Many of the longer scripts and functions are available to download as well. See the end of this Preface for details. We have chosen to use #!/usr/bin/env bash for these examples, where applicable, as that is more portable than the #!/bin/bash you will see on Linux or a Mac.

Useless Use of cat

Certain Unix users take a positively giddy delight in pointing out inefficiencies in other people’s code. Most of the time this is constructive criticism gently given and gratefully received. Probably the most common case is the so-called “useless use of cat award” bestowed when someone does something like cat file | grep foo instead of simply grep foo
file.

In this case, cat is unnecessary and incurs some system overhead since it runs in a subshell. Another common case would be cat file | tr ‘[A-Z]’ ‘[a-z]’ instead of tr ‘[A-Z]’ ‘[a-z]’ < file. Sometimes using cat can even cause your script to fail. But… (you knew that was coming, didn’t you?) sometimes unnecessarily using cat actually does serve a purpose. It might be a placeholder to demonstrate the fragment of a pipeline, with other commands later replacing it (perhaps even cat -n).

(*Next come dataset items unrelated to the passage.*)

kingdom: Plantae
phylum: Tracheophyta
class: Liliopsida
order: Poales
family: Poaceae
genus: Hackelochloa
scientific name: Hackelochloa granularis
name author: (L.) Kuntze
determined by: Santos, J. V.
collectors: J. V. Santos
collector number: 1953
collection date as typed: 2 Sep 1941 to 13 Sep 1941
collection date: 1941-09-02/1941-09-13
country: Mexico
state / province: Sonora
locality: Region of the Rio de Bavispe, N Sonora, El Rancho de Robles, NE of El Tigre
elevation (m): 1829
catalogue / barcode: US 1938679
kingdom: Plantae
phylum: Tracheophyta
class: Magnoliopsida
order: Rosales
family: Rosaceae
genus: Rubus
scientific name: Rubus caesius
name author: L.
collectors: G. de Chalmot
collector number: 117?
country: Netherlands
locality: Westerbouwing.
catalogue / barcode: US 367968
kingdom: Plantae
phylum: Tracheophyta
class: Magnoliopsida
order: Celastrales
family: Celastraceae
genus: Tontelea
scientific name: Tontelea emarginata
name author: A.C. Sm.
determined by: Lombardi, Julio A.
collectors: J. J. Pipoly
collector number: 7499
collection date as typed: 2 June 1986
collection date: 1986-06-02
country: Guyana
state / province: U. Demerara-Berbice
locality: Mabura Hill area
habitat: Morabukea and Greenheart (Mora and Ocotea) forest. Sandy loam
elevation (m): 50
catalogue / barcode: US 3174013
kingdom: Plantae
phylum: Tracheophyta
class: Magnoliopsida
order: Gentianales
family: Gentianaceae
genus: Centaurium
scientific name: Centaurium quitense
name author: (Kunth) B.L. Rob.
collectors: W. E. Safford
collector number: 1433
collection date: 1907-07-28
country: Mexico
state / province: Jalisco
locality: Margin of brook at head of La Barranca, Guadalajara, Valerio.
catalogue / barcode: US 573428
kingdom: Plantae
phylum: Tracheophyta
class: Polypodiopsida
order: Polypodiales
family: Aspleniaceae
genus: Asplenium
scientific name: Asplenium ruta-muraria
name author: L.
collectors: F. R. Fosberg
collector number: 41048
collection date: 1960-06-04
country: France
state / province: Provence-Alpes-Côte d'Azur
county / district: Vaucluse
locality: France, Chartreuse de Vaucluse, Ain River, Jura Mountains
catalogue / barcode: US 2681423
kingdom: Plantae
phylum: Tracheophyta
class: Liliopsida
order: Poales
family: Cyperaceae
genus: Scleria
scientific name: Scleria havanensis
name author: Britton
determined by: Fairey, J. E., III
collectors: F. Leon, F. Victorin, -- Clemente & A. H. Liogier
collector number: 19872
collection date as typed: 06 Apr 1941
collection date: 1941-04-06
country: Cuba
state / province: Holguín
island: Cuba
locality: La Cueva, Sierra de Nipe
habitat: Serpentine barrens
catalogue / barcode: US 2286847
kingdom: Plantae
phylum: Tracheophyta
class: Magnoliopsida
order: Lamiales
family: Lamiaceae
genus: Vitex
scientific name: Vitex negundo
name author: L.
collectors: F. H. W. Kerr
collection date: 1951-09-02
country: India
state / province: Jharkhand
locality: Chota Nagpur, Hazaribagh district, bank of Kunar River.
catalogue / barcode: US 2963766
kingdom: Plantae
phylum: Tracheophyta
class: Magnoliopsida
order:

Or it might be that placing the file near the left side of the code draws the eye to it more clearly than hiding it behind a < on the far right side of the page. While we applaud efficiency and agree it is a goal to strive for, it isn’t as critical as it once was. We are not advocating carelessness and code-bloat, we’re just saying that processors aren’t getting any slower any time soon. So if you like cat, use it.